Would be interesting to trace the other connections to the PIC and see if it has the ability to communicate with the main controller or measure a voltage? The other strange thing is why this simple piece of circuitry seems prone to failure?

Still also think it's worth someone checking if it's not code protected and the PIC contents can be read, all the ICSP connections look to be on the board edge.

Rich


Title: Re: Cheap and simple repair of S7 hash board
Post by: RadekG on April 25, 2016, 09:34:24 AM
Looks like the digipot may be used for voltage binning of the the hashboards!

The two images below show chain voltage and i2c traffic from the PIC on two hashboards.

Both hashboards come from the same S7F1; both of them startup at 9.177V but about 8ms after the regulator starts to ramp the voltage the pic issues a write to the pot, and it's a different value and results in a different voltage for the two boards!

[...]

The third board in this S7 was also a '21' / 10.26V board.

So on these three boards we have:

Pot Value -> Vchain
16 -> 10.38V
21 -> 10.26V

I have 9 other regulated S7 hash boards on hand and I'll try to see what values are present on those.

All my boards have the same voltage 10.59V when running.

Firstly I thoght the same like you and RichBC, I thought it can dynamically adjust voltage based on frequency and HW error rate. My opinion had good base, because CGminer starts firstly for "pre-heat" period of about 30s and then stop and restarts again. But on my boards, voltage didn't changed before or after cgminer starts or restarts. So question still remains. What is the purpouse of PIC and digi pot?

Possible answer: Public FW has removed voltage control feature. I even tried to pass "voltage" parameter with no luck.


Title: Re: Cheap and simple repair of S7 hash board
Post by: cryptichermit on April 30, 2016, 09:12:11 PM
Symptoms are very easy to check. Measure voltage between inductor and GND. If the voltage is lower than 9V, you can be sure PIC is not working. If the voltage is higher and less than 10.5V, PIC is malfunctioning, partially working and you need to remove it or remove U2.

Correct voltage of string: 10.5V
Partially working voltage: 9-10.5V
PIC not working voltage : less than 9V (usually 8.7V)    

I concur with this assessment (for the most part).
I had a batch 16 board failure within 48 hours.  Measures 9.16V - doesn't work at all - reads 30 chips.
I have another board that was an RMA replacement from batch 9 that partially works (actually seems to work best when around 69-72c) reads 10.12 at start and 10.26 at load.
Normal-fully functional board measures 10.56 at start and up to 10.69 at load.

Ordered some trimmers today, looking forward to resurrecting boards - unless bitmain RMA gets back to me first.
So on the partial working unit will i need to remove the U2 chip?


Title: Re: Cheap and simple repair of S7 hash board
Post by: scyth33 on May 02, 2016, 06:47:44 AM
Does anyone know what IC is U101 and Q2? its located at the top left on the inductor side


Title: Re: Cheap and simple repair of S7 hash board
Post by: adaseb on May 12, 2016, 12:27:38 AM
Found this for sale on eBay. Apparently its a dead S7 hash board. Any idea why they tried to mod it?

----------

> [REQUIRED ACTION]
Answer these questions about the forum thread on S7 hash board repair.
1. What chain voltage is listed for a pot value of 16?
2. What voltage is given as the "Correct voltage of string"?
3. Where does scyth33 say U101 and Q2 are located?

> [STORED DATA]

----------

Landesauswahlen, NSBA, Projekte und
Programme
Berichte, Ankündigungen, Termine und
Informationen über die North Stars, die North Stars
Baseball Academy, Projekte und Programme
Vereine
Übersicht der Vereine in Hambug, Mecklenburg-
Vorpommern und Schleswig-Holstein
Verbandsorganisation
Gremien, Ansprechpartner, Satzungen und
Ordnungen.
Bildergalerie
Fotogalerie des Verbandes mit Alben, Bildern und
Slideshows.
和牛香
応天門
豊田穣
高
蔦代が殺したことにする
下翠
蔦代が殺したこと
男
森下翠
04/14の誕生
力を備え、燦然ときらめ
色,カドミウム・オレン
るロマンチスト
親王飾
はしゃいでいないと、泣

----------

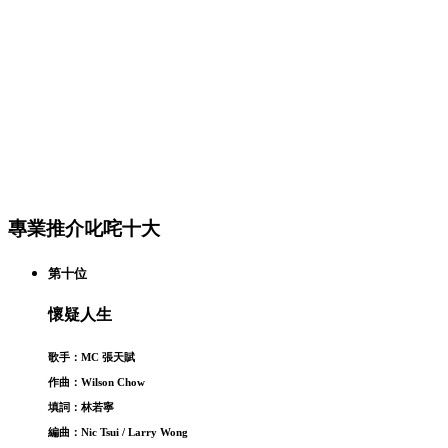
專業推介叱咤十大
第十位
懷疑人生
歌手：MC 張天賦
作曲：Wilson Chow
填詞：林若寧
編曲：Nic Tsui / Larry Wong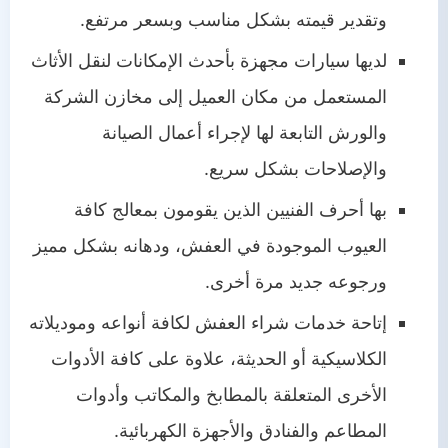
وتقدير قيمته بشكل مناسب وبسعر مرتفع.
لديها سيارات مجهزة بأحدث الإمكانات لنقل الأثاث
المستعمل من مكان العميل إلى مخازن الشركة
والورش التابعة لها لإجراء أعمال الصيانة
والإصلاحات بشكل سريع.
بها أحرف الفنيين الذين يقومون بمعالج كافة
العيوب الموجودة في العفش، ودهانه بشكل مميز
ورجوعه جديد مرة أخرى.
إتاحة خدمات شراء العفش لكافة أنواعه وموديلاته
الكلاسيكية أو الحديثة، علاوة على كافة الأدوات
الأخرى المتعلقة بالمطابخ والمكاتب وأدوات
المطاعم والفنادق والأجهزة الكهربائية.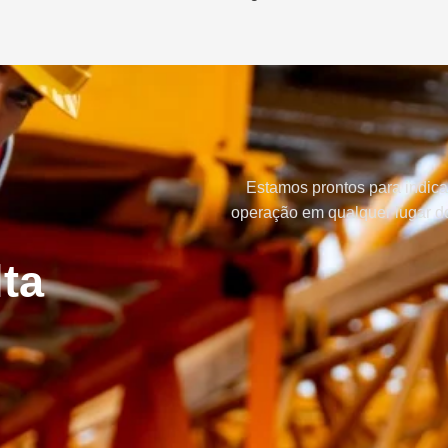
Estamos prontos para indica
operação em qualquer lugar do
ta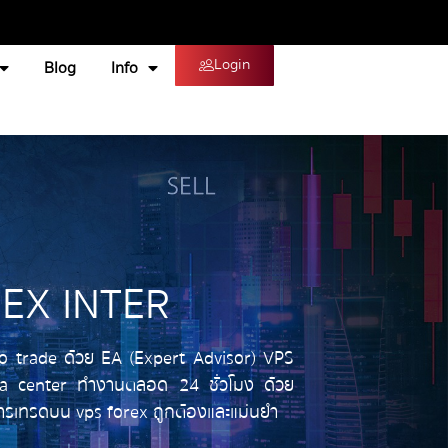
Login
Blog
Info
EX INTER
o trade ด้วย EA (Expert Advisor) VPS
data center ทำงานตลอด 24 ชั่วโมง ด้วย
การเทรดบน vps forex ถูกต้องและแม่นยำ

----------

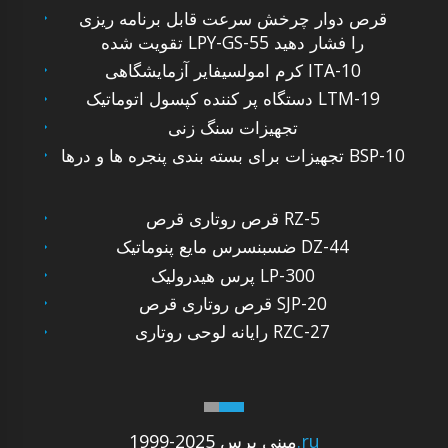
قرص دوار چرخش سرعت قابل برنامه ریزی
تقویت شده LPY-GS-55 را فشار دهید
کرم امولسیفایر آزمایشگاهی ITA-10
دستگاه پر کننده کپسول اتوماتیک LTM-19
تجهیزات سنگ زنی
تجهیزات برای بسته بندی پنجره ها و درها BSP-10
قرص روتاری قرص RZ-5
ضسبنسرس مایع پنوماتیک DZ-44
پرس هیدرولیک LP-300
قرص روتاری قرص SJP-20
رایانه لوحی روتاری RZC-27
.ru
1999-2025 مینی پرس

----------

> [EXERCISE RESPONSE]
1. 10.38V
2. 10.5V
3. At the top left on the inductor side.